Em São Borja, o avião do ex-governador pousou na pista da Granja São Vicente que já havia pertencido ao seu cunhado João Goulart e na época administrada pelo sobrinho João Vicente.
O auge de seu retorno foi marcado por um comício no centro do município. Bancadas de deputados estaduais e federais do MDB do Rio Grande do Sul, ex-líderes de organizações guerrilheiras, antigos e novos trabalhistas estavam presentes à grande recepção. O aparente clima de união escondia um fato evidente nos bastidores: a nova oposição dificilmente se manteria unida. Os rachas eram visíveis já nas conversas em São Borja. Inúmeras vertentes ideológicas começavam a surgir na esquerda.

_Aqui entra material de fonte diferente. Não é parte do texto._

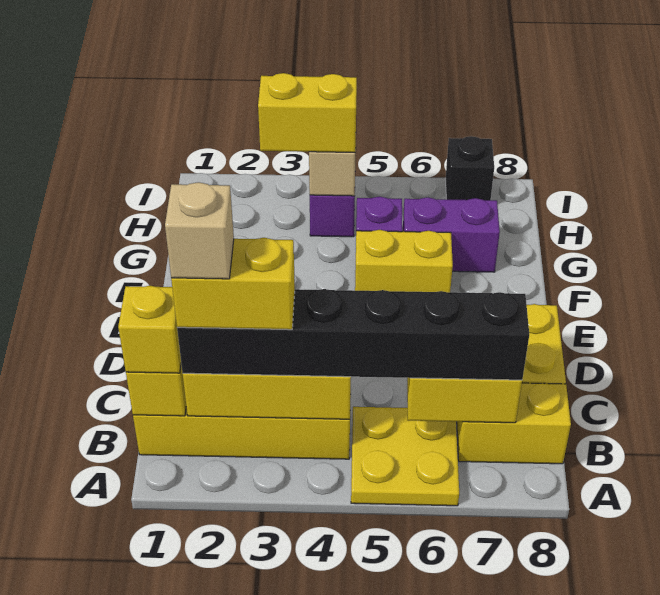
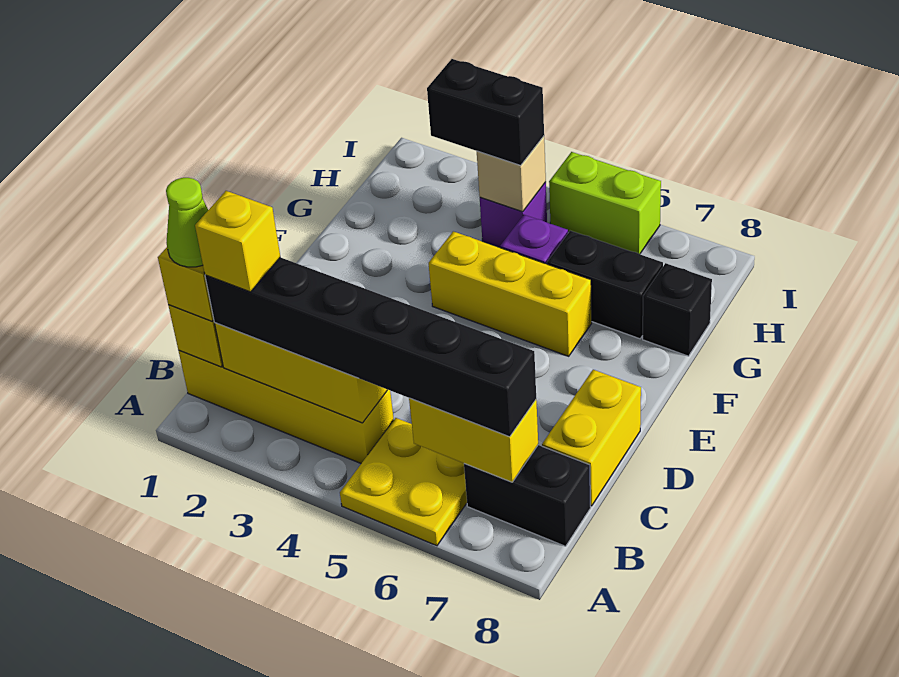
none -> lime cone B1 level 4
yellow brick B2:B3 level 4 -> yellow brick B2 level 4
tan brick B2 level 5 -> none
yellow brick B7:B8 level 1 -> black brick B7:B8 level 1
yellow brick F5:F6 level 1 -> yellow brick F4:F6 level 1
purple brick G6:G7 level 1 -> black brick G6:G7 level 1
yellow brick H3:H4 level 3 -> black brick H3:H4 level 3
none -> lime brick I5:I6 level 1
black brick I7 level 1 -> black brick G8 level 1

O discurso de chegada de Brizola ficou aquém do esperado. Na época, muitos emedebistas viram nas declarações do ex-governador críticas à atuação do MDB frente ao regime militar. Depois de passar alguns dias em São Borja para se informar da nova realidade, Brizola deslocou-se para Porto Alegre. Sereno e Wilson Vargas haviam planejado um roteiro de comum acordo como ex-governador. Uma caravana passaria por vários municípios e chegaria à Capital com milhares de carros. O roteiro foi cancelado na última hora.
De Porto Alegre, Brizola seguiu para o Rio de Janeiro semanas depois.
Rompimento durante debate
No dia 6 de março de 1980, durante um debate na TV Guaíba, o ex-governador Leonel Brizola e o senador Pedro Simon (MDB) formalizaram, ao vivo, o rompimento.
— O senhor deveria renunciar e colocar-se sob julgamento do povo em 1982. Um senador não pode mentir — disse Brizola durante o programa.
O ex-governador sustentava que Simon havia se comprometido ainda em Nova York, em julho de 1979, a aderir ao PTB tão logo fosse reinstaurado o pluripartidarismo. O senador sempre negou que tivesse prometido se aliar a Brizola no partido trabalhista reorganizado.
Os dois líderes oposicionistas deixaram de se falar por muitos anos, apesar de estarem juntos nos palanques de Luiz Inácio Lula da Silva, no segundo turno da eleição presidencial de 1989, e de Alceu Collares, no segundo turno do pleito para o governo do Estado, em 1990.
No dia 16 de novembro de 1992, esboçaram uma reaproximação ao participarem de um encontro com líderes do PMDB e do PDT gaúchos em Porto Alegre.